My mom has been strong for much of my life. And when she is weak, it is just so hard to wrap my head around. It is one of the role-reversals that is hard to adapt to. Many of my friends and I are in the same or similar situations – we are having to learn to care for our aging parents. It’s funny, because we also shared the times in our lives of dating, and marrying, and having our children. But at this point in our lives, and in the world, Alzheimer’s and other dementing illnesses are becoming commonplace. Our senior population is growing. And we are learning to function in this “new normal.” However, in many ways, we are returning to our roots. Hundreds of years ago, families stayed connected. We lived next door to our parents, or on the next farmstead. We kept grandma with us when grandpa died. We sometimes had 2-3 generations under one roof. And you know what? Being around our elderly is good for all of us. We learn to be empathetic. We learn to adapt and put others’ needs before our own. We learn to give, first. Our children absorb stories of our family history and develop a strong sense of where they come from. They learn to serve others, and to be quiet and listen to the wisdom of our elders. We all become better people, better citizens, and better children of God.

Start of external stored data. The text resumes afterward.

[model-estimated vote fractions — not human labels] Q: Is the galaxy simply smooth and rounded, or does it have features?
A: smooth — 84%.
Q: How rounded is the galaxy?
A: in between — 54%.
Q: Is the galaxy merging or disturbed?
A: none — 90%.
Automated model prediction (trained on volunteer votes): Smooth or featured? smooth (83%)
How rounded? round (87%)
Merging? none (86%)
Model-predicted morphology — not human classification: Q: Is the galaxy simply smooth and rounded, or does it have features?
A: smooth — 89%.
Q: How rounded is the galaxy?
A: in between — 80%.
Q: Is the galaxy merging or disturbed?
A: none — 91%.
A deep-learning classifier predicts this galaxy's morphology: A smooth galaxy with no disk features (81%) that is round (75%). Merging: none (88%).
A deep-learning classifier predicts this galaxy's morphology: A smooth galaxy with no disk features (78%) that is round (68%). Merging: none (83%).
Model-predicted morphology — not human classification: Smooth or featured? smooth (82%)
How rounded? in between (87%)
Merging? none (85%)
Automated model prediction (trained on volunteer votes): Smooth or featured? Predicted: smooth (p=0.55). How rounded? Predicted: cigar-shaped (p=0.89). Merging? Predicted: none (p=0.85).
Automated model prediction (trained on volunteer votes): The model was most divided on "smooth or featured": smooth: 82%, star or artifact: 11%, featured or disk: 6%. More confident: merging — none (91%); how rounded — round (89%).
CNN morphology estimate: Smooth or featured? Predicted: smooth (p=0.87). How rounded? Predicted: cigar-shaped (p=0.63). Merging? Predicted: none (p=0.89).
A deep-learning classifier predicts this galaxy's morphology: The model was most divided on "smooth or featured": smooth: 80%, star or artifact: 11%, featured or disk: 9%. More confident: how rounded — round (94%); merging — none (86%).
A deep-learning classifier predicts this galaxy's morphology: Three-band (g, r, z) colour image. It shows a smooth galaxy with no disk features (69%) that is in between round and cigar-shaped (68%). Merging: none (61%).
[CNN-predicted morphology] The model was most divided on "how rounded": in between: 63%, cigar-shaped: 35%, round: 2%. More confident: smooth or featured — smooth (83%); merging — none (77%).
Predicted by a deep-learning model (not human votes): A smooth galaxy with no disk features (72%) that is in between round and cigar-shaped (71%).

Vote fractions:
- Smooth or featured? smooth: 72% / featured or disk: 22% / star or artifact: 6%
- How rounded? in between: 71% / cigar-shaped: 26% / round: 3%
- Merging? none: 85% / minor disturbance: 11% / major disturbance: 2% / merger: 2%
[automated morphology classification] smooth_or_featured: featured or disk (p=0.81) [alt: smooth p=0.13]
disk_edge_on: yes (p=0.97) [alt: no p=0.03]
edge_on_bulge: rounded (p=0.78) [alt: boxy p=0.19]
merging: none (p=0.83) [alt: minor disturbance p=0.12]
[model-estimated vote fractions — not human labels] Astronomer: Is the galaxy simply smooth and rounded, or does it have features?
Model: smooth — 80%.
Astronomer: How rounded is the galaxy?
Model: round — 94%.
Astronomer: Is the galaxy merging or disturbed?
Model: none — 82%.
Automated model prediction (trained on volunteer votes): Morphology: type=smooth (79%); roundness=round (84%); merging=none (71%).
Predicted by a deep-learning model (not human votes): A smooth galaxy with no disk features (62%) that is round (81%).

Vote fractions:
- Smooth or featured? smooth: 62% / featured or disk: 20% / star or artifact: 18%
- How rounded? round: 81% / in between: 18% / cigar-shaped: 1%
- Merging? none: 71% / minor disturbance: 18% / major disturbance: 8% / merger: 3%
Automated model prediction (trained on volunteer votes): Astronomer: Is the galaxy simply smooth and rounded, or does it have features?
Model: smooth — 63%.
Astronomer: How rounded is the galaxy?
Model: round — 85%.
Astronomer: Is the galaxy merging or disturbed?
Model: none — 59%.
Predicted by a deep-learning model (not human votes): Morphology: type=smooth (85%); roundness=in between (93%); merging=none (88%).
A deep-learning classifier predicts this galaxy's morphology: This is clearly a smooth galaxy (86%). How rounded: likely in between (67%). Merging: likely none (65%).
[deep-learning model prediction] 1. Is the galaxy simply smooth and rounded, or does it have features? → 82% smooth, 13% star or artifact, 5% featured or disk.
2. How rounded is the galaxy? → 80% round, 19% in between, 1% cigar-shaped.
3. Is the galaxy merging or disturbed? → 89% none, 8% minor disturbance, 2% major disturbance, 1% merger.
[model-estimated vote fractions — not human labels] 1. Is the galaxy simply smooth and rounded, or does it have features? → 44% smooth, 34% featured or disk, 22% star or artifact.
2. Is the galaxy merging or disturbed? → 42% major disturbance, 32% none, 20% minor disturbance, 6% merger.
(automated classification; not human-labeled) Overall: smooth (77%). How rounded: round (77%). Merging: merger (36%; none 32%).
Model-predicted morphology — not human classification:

And this Mother’s Day, I am thankful. There is so much to be grateful for. I had not lived with my mom since I was in my 20s. And in those more than forty years since we were last roommates, we both have changed a lot. She is still my mom, and I am still her daughter. I have born and lost children; my mom has buried a husband; we have both buried friends and extended family. We have made amazing friends, and have had some wonderful experiences. We don’t agree on politics, or faith, or clothes, or tattoos, or hair color, or make up or…you get the idea. One thing we usually agree on is food! We both adore our pot roast and gravy, and a good cup of tea. And we do agree on how blessed this time together truly is – for both of us. We are engaged in sharing the best, and the worst, of what life has given us, and is still giving us. Mom is safe, housed, cared for, and loved. She is living out her days surrounded by people who love her. I can think of no better Mother’s Day gift than to be with family.